The time course for HbA1c concentrations at different storage temperatures
The changes in HbA1c levels upon storage at different temperature were calculated using a linear regression analysis. The results with the HbA1c stored for different time periods under room temperature conditions exhibited a significant correlation (R2=-0.628, P<0.05) (Figure 3). A significant difference was not calculated for the HbA1c values at different time points in refrigerator temperatures (Figure 3) (R2=-0.444, P>0.05). Compared with the baseline values, the HbA1c concentrations remained almost unchanged over 10 days for the samples stored at both 4°C and 25°C. Taken together, our results indicate that the whole blood specimens stored for up to 10 days at room or refrigerator temperature are suitable for HbA1c measurements.
Figure 3: Changes in the HbA1c levels upon storage at refrigerator (open circles) or room (solid circles) temperatures. The data are the mean and SD for 15 non-diabetic dogs. A linear regression analysis was used to calculate the HbA1c values between time points. The P values <0.05 and <0.01 were considered significant and highly significant, respectively.

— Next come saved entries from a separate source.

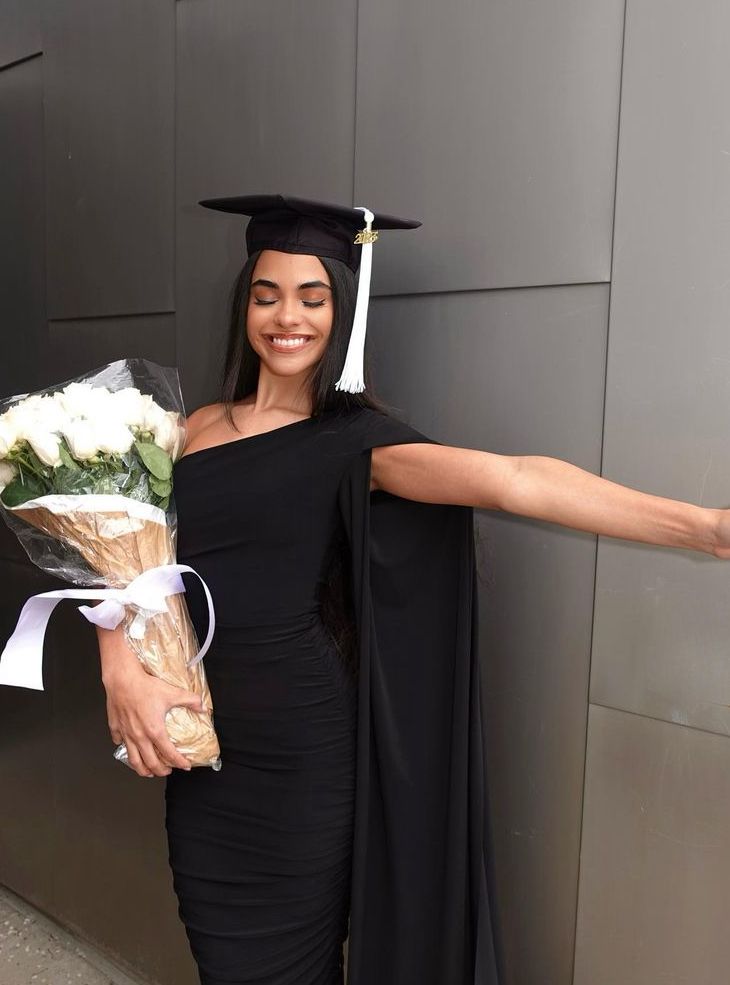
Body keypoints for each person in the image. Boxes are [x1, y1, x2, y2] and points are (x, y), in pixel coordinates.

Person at [95, 196, 730, 985]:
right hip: (204, 757)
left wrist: (706, 527)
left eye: (312, 297)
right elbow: (120, 560)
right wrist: (118, 663)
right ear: (245, 306)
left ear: (343, 311)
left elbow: (517, 480)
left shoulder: (357, 444)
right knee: (224, 963)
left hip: (303, 760)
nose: (286, 317)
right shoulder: (188, 431)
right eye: (267, 295)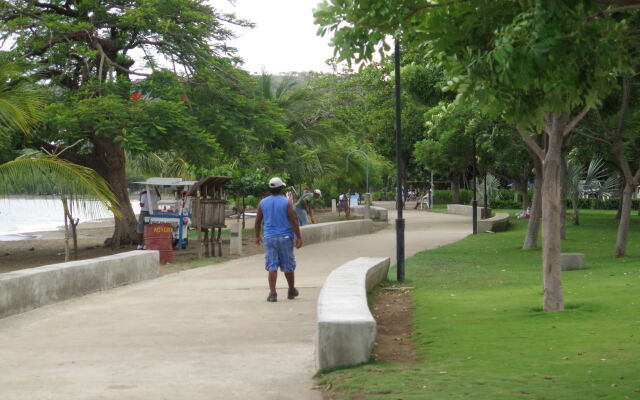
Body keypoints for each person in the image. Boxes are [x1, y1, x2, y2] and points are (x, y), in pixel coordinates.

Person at [255, 177, 303, 302]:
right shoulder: (287, 202)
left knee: (272, 265)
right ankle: (291, 290)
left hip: (269, 238)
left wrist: (257, 236)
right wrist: (299, 237)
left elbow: (258, 221)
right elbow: (293, 220)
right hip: (285, 237)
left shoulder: (263, 202)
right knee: (288, 266)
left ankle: (272, 293)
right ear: (281, 188)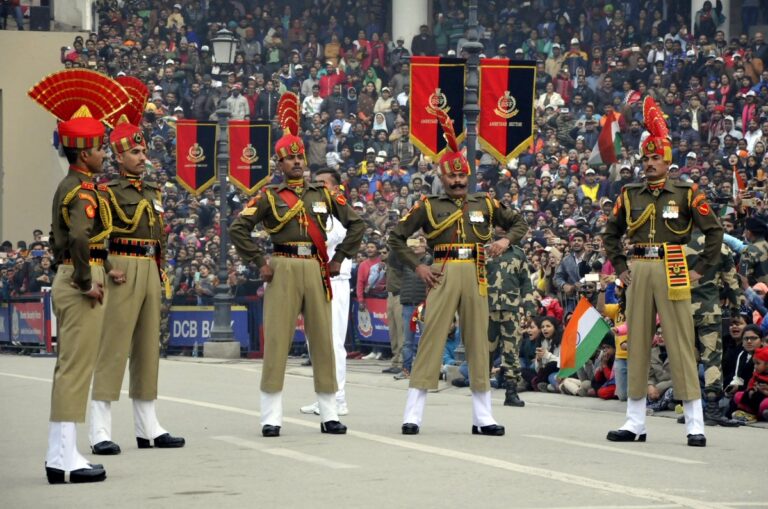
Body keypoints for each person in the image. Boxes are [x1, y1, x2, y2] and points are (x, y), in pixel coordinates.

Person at [229, 93, 364, 437]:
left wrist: (337, 259)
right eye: (290, 159)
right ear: (279, 165)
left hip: (318, 268)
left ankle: (330, 413)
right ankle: (271, 417)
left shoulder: (324, 194)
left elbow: (357, 223)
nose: (297, 163)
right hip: (284, 265)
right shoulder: (269, 197)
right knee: (277, 341)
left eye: (300, 157)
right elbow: (238, 228)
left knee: (323, 340)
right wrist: (259, 260)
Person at [388, 109, 527, 436]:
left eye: (462, 175)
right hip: (443, 271)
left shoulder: (485, 203)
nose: (458, 181)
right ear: (442, 175)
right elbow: (396, 236)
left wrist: (506, 240)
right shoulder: (428, 205)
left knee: (479, 342)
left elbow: (519, 223)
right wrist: (419, 266)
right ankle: (413, 415)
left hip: (477, 271)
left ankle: (483, 418)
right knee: (431, 339)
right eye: (452, 176)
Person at [603, 97, 724, 447]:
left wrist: (700, 269)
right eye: (646, 158)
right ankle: (635, 422)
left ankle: (694, 423)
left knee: (681, 343)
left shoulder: (687, 192)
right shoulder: (629, 195)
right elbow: (611, 234)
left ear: (668, 161)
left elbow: (714, 231)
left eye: (656, 158)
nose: (650, 163)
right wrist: (622, 268)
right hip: (640, 266)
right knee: (636, 342)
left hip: (673, 266)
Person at [29, 70, 125, 483]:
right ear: (84, 153)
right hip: (78, 280)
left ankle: (60, 453)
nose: (104, 154)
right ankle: (64, 457)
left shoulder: (70, 184)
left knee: (69, 368)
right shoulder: (83, 191)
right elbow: (82, 238)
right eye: (100, 149)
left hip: (68, 274)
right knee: (75, 369)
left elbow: (67, 239)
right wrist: (89, 280)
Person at [89, 109, 185, 455]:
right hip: (122, 268)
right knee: (113, 348)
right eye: (135, 153)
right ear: (118, 157)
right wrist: (106, 265)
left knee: (148, 350)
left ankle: (148, 427)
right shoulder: (107, 191)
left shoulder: (153, 190)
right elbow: (93, 235)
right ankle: (99, 430)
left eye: (144, 152)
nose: (143, 157)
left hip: (149, 267)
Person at [300, 168, 353, 417]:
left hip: (336, 280)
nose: (317, 187)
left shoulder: (340, 212)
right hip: (314, 280)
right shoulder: (316, 210)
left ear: (335, 188)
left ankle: (338, 397)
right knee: (316, 343)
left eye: (323, 183)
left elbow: (326, 239)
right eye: (315, 183)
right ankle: (324, 395)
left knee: (332, 343)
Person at [683, 232, 741, 426]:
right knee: (712, 359)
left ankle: (691, 408)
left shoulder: (676, 245)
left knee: (687, 359)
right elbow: (731, 283)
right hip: (709, 309)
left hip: (680, 310)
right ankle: (712, 408)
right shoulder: (721, 247)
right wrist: (736, 311)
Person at [486, 227, 536, 407]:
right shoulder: (484, 251)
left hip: (512, 310)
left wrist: (529, 308)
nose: (500, 229)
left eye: (503, 225)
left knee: (511, 351)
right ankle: (481, 390)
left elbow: (526, 282)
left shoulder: (518, 253)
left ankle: (511, 391)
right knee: (485, 351)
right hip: (487, 309)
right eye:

HbA1c is a well-known biomarker for DM diagnosis in both humans and animals [1,10]. In human whole blood samples, HbA1c is stable for 1 week at 4°C . However, few studies have examined HbA1c in vitro stability in animals. Our study shows in vitro stability for HbA1c from dogs. We found that at both room and refrigerator temperatures, the HbA1c concentration remained stable for up to ten days. In this study, HbA1c was stable in both EDTA- and heparinanticoagulated samples. These data are useful for veterinary clinical practices and to facilitate an easier inspection process.
Several studies have demonstrated a strong correlation between HbA1c values and canine diabetes. Our results also reinforce previous suggestions that HbA1c levels are significantly greater in diabetic dogs [2,8,11,13-22]. Our results are consistent with previous studies, wherein HbA1c levels were stable in human blood stored at a refrigerator temperature for more than 7 days . For the study herein, delayed analysis (for up to 10 days) of canine blood samples did not produce artifactual changes in the HbA1c levels.
HbA1c is detected through rapid immunomigration, which uses an antibody raised against the N-terminal portion of the human HbA1c beta chain . DCA devices (SIEMENS, DCA Vantage® Analyzer) are the most commonly used point-of care HbA1c devices. Compared with the central laboratory HPLC method, DCA correlates well with the laboratory method and produces acceptable precision in human practice settings [23-25]. Therefore, the HbA1c test can be used as a point-of care when the blood samples are stored at room and refrigerator temperatures for ten days.
Canine blood samples can be stored at room or refrigerator temperature for 10 days and remain suitable for canine HbA1c detection. This finding is valuable for veterinary clinical practices.
This work was supported by Amesdata Biotech Co., Ltd, Taiwan.